**Given problem:**
Copy the lines from the one containing "family: Araliaceae" up to and including the one containing "genus: Lonicera", reproducing each exactly.

**Data supplied:**
***
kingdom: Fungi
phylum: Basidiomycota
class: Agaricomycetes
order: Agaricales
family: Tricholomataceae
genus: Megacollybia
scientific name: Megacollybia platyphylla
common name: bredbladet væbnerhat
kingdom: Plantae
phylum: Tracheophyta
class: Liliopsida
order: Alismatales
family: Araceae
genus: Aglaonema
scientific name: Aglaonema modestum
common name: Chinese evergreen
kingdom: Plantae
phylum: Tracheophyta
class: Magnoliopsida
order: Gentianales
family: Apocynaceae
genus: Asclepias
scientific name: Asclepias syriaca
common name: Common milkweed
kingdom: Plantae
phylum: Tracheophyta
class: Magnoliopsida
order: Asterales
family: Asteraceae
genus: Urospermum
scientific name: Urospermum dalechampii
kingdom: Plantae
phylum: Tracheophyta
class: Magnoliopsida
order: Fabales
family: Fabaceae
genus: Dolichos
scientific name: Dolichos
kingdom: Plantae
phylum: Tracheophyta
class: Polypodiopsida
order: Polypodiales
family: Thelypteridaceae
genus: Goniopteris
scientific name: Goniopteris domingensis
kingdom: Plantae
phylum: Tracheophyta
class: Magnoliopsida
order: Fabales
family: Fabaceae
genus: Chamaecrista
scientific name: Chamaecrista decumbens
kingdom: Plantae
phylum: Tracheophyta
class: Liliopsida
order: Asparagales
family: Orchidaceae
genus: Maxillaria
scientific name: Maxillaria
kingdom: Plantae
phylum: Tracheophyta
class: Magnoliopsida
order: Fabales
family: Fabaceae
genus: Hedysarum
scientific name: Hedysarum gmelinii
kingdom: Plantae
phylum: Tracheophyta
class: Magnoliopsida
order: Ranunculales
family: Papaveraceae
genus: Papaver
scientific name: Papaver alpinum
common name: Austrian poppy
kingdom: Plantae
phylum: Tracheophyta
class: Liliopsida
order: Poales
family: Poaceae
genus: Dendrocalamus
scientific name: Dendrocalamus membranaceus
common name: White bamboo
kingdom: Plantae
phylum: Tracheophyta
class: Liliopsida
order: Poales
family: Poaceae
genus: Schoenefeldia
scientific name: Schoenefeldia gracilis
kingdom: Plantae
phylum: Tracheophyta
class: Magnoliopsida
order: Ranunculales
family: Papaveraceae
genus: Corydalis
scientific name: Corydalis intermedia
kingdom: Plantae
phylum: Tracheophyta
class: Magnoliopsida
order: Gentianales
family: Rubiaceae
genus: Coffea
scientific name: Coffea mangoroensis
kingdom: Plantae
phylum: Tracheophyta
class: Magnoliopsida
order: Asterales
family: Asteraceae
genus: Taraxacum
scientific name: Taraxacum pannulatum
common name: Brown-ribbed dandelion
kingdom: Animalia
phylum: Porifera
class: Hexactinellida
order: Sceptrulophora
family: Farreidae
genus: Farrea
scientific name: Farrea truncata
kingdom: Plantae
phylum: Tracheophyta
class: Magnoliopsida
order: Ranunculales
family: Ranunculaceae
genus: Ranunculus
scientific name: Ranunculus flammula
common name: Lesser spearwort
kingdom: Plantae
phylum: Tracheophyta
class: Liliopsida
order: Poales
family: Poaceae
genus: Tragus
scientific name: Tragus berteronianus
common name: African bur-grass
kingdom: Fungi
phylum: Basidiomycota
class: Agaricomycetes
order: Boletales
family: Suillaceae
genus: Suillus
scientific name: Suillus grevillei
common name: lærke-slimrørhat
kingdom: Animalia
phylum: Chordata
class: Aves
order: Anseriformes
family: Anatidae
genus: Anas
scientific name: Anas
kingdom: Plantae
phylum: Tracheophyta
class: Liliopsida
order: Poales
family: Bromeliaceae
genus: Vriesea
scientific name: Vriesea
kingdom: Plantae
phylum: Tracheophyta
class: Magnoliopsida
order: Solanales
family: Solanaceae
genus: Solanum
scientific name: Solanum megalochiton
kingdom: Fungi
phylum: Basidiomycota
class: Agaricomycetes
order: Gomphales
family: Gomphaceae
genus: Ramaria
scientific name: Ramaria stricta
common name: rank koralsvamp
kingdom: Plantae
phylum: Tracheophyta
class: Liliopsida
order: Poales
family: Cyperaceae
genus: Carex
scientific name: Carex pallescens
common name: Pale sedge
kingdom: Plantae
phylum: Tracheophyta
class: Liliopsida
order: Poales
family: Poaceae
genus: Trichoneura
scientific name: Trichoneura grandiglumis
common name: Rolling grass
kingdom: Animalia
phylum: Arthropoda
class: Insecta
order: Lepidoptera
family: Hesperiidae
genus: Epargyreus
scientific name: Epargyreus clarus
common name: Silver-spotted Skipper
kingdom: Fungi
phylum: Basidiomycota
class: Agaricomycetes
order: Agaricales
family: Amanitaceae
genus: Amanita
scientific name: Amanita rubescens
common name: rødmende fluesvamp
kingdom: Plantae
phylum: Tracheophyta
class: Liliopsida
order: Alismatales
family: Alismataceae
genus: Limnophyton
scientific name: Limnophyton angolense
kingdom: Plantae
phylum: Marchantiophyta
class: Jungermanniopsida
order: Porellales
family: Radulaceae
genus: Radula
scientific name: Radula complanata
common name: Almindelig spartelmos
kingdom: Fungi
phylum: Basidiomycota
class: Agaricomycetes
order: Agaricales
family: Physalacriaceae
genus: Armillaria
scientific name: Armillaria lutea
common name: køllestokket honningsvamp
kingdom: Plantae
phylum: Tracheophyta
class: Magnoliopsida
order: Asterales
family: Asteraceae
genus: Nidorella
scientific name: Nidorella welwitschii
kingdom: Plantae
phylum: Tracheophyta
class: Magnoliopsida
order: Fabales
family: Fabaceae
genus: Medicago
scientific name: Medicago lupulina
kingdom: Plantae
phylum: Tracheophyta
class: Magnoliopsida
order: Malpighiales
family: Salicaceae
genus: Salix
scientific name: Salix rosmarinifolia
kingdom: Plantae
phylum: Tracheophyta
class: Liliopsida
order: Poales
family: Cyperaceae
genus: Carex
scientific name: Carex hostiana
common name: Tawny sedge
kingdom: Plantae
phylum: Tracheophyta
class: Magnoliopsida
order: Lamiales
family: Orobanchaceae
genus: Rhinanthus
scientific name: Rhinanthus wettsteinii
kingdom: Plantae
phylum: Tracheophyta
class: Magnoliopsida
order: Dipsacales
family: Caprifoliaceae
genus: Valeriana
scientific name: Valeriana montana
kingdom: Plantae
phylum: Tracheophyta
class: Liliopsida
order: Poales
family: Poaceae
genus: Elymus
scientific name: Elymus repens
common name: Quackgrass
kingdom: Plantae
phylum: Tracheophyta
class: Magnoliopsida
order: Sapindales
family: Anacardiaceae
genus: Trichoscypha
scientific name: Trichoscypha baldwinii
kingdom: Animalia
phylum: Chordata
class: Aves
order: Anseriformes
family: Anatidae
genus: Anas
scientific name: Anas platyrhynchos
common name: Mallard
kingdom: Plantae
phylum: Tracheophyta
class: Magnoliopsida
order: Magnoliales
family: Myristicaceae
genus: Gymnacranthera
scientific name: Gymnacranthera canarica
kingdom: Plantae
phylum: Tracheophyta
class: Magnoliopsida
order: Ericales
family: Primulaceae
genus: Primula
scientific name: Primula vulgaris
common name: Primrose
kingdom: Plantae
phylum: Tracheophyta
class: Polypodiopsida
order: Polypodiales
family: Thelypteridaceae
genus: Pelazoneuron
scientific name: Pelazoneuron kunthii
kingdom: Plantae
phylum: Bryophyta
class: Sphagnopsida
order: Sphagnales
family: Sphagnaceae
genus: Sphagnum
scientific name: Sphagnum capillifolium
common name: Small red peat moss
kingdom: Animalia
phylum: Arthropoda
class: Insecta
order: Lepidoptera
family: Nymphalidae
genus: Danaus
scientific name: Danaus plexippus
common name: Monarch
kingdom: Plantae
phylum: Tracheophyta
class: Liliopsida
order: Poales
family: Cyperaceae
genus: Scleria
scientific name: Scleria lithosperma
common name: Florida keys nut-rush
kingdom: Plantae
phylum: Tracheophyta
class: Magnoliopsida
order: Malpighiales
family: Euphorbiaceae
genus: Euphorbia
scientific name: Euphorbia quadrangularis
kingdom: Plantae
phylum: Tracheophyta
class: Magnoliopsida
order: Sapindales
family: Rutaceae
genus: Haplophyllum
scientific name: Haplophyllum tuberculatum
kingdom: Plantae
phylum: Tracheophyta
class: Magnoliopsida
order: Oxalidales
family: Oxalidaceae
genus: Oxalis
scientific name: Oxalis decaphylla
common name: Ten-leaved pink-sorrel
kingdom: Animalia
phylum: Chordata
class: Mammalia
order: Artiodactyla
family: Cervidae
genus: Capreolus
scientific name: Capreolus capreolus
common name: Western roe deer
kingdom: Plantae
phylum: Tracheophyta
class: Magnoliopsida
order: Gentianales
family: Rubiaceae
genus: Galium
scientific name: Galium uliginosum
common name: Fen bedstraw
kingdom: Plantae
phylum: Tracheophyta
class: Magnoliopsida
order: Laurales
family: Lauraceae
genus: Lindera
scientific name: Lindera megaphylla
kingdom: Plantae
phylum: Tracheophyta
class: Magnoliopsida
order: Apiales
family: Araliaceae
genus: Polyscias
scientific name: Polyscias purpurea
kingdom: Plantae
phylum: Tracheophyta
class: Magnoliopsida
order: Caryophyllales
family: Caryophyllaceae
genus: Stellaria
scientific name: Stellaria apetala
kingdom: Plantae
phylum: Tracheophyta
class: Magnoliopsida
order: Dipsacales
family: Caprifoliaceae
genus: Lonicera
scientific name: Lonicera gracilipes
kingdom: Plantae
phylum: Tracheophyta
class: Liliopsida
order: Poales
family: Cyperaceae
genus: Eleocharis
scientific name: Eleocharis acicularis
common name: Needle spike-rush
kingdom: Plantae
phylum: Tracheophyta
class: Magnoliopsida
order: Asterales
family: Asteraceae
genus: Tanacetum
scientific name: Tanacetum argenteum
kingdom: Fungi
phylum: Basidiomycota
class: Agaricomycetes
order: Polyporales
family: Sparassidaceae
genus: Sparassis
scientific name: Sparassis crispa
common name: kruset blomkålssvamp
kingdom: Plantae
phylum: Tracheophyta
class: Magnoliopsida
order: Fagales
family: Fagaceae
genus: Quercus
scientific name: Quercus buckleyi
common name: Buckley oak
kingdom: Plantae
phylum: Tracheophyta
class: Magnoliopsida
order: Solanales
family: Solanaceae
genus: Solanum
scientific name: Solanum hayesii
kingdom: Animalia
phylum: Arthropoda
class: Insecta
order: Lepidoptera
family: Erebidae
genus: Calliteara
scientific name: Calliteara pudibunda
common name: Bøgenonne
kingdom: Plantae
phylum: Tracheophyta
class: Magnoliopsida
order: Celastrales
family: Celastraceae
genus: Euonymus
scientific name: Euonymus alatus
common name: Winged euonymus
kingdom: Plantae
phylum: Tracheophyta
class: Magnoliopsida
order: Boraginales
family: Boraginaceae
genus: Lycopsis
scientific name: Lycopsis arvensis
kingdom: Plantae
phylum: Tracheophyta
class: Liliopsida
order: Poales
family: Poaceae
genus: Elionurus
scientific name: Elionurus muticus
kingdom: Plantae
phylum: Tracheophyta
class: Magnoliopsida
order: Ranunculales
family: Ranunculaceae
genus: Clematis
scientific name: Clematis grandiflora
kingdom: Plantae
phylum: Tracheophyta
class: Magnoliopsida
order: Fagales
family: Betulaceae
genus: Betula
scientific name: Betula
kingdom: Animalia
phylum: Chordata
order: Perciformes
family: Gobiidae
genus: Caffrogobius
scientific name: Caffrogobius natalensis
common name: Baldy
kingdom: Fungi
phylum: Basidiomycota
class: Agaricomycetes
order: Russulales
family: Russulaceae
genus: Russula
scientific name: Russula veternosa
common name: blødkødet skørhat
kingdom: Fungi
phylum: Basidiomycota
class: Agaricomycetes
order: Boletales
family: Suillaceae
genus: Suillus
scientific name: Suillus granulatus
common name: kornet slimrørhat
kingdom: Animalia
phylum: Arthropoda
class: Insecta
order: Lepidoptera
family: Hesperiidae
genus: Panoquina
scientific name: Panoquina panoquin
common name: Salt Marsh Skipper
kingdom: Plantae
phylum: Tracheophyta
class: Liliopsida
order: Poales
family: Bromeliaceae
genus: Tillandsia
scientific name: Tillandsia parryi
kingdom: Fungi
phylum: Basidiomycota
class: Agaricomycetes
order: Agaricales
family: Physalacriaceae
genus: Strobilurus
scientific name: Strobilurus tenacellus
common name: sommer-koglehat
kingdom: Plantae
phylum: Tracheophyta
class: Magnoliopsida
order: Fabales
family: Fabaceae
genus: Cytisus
***
**Task output:**
family: Araliaceae
genus: Polyscias
scientific name: Polyscias purpurea
kingdom: Plantae
phylum: Tracheophyta
class: Magnoliopsida
order: Caryophyllales
family: Caryophyllaceae
genus: Stellaria
scientific name: Stellaria apetala
kingdom: Plantae
phylum: Tracheophyta
class: Magnoliopsida
order: Dipsacales
family: Caprifoliaceae
genus: Lonicera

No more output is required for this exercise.